Here the job is to print all of the entries below verbatim and leave out any picture.

[Data for the task]

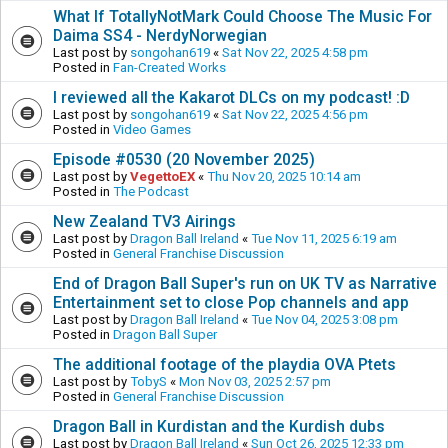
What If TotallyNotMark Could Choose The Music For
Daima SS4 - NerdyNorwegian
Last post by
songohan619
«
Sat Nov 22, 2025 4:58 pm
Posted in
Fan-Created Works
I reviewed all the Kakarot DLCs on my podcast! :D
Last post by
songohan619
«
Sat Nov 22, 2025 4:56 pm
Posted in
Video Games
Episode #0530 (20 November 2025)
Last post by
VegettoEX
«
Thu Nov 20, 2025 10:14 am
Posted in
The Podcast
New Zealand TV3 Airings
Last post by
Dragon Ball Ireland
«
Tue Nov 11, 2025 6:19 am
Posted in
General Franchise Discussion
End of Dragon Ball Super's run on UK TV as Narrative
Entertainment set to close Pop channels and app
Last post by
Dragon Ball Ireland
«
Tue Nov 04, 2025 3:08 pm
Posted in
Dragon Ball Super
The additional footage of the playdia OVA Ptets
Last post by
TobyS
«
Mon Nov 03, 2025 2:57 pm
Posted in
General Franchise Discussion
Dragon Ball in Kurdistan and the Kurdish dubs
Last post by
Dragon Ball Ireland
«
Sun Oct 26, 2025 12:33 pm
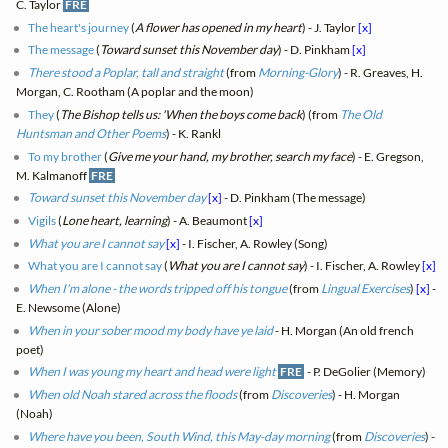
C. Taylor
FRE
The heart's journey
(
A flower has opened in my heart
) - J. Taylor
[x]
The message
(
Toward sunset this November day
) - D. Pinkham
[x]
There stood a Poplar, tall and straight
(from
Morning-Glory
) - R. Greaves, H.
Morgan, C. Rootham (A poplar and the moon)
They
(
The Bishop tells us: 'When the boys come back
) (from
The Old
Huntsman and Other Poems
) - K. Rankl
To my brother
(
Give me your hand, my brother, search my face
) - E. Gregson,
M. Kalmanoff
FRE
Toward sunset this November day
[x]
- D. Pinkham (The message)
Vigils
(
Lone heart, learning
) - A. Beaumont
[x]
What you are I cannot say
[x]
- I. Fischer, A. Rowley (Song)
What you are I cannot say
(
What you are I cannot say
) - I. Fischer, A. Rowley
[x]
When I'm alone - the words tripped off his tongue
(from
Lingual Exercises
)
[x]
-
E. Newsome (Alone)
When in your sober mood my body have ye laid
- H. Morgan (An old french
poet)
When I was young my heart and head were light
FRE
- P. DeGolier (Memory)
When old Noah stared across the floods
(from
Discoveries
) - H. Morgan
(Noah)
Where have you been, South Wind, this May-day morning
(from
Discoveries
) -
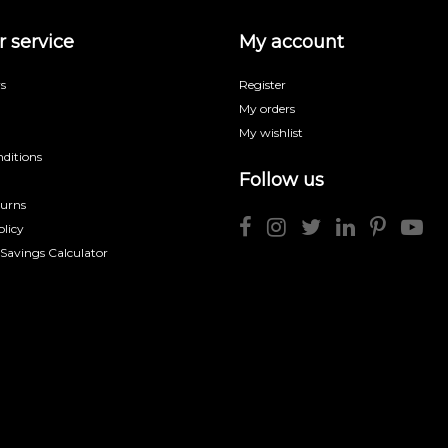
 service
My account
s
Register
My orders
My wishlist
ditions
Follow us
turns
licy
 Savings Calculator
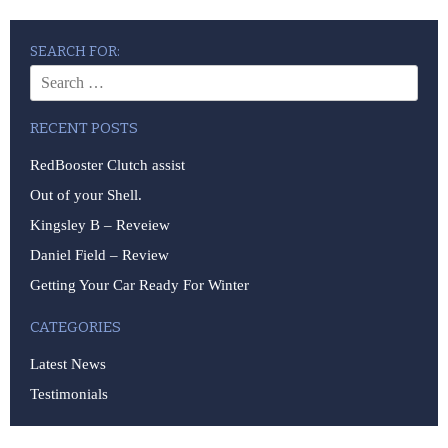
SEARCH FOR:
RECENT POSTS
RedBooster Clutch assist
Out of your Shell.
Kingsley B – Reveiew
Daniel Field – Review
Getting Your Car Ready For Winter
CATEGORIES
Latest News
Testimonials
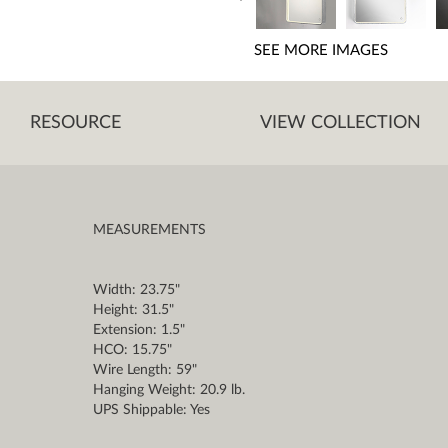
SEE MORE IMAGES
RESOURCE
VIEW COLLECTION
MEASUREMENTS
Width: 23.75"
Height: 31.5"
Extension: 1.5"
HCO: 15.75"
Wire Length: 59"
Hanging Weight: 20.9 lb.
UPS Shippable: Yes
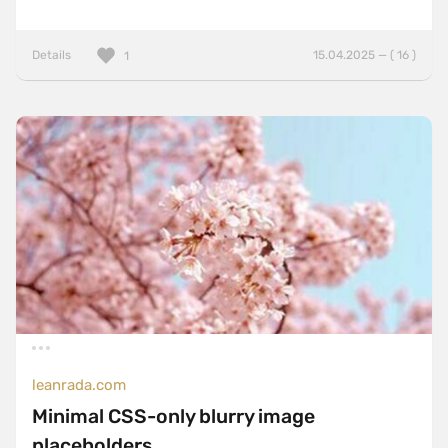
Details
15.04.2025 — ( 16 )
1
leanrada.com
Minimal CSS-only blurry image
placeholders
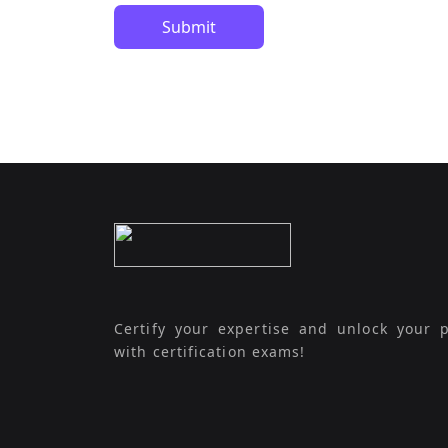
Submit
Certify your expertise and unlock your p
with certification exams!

[/Data for the task]

• **Result of the task**:
What If TotallyNotMark Could Choose The Music For
Daima SS4 - NerdyNorwegian
Last post by
songohan619
«
Sat Nov 22, 2025 4:58 pm
Posted in
Fan-Created Works
I reviewed all the Kakarot DLCs on my podcast! :D
Last post by
songohan619
«
Sat Nov 22, 2025 4:56 pm
Posted in
Video Games
Episode #0530 (20 November 2025)
Last post by
VegettoEX
«
Thu Nov 20, 2025 10:14 am
Posted in
The Podcast
New Zealand TV3 Airings
Last post by
Dragon Ball Ireland
«
Tue Nov 11, 2025 6:19 am
Posted in
General Franchise Discussion
End of Dragon Ball Super's run on UK TV as Narrative
Entertainment set to close Pop channels and app
Last post by
Dragon Ball Ireland
«
Tue Nov 04, 2025 3:08 pm
Posted in
Dragon Ball Super
The additional footage of the playdia OVA Ptets
Last post by
TobyS
«
Mon Nov 03, 2025 2:57 pm
Posted in
General Franchise Discussion
Dragon Ball in Kurdistan and the Kurdish dubs
Last post by
Dragon Ball Ireland
«
Sun Oct 26, 2025 12:33 pm
C. Taylor
FRE
The heart's journey
(
A flower has opened in my heart
) - J. Taylor
[x]
The message
(
Toward sunset this November day
) - D. Pinkham
[x]
There stood a Poplar, tall and straight
(from
Morning-Glory
) - R. Greaves, H.
Morgan, C. Rootham (A poplar and the moon)
They
(
The Bishop tells us: 'When the boys come back
) (from
The Old
Huntsman and Other Poems
) - K. Rankl
To my brother
(
Give me your hand, my brother, search my face
) - E. Gregson,
M. Kalmanoff
FRE
Toward sunset this November day
[x]
- D. Pinkham (The message)
Vigils
(
Lone heart, learning
) - A. Beaumont
[x]
What you are I cannot say
[x]
- I. Fischer, A. Rowley (Song)
What you are I cannot say
(
What you are I cannot say
) - I. Fischer, A. Rowley
[x]
When I'm alone - the words tripped off his tongue
(from
Lingual Exercises
)
[x]
-
E. Newsome (Alone)
When in your sober mood my body have ye laid
- H. Morgan (An old french
poet)
When I was young my heart and head were light
FRE
- P. DeGolier (Memory)
When old Noah stared across the floods
(from
Discoveries
) - H. Morgan
(Noah)
Where have you been, South Wind, this May-day morning
(from
Discoveries
) -
 service
My account
s
Register
My orders
My wishlist
ditions
Follow us
turns
licy
 Savings Calculator
SEARCH FOR:
RECENT POSTS
RedBooster Clutch assist
Out of your Shell.
Kingsley B – Reveiew
Daniel Field – Review
Getting Your Car Ready For Winter
CATEGORIES
Latest News
Testimonials
SEE MORE IMAGES
RESOURCE
VIEW COLLECTION
MEASUREMENTS
Width: 23.75"
Height: 31.5"
Extension: 1.5"
HCO: 15.75"
Wire Length: 59"
Hanging Weight: 20.9 lb.
UPS Shippable: Yes
Details
15.04.2025 — ( 16 )
1
leanrada.com
Minimal CSS-only blurry image
placeholders
Submit
Certify your expertise and unlock your p
with certification exams!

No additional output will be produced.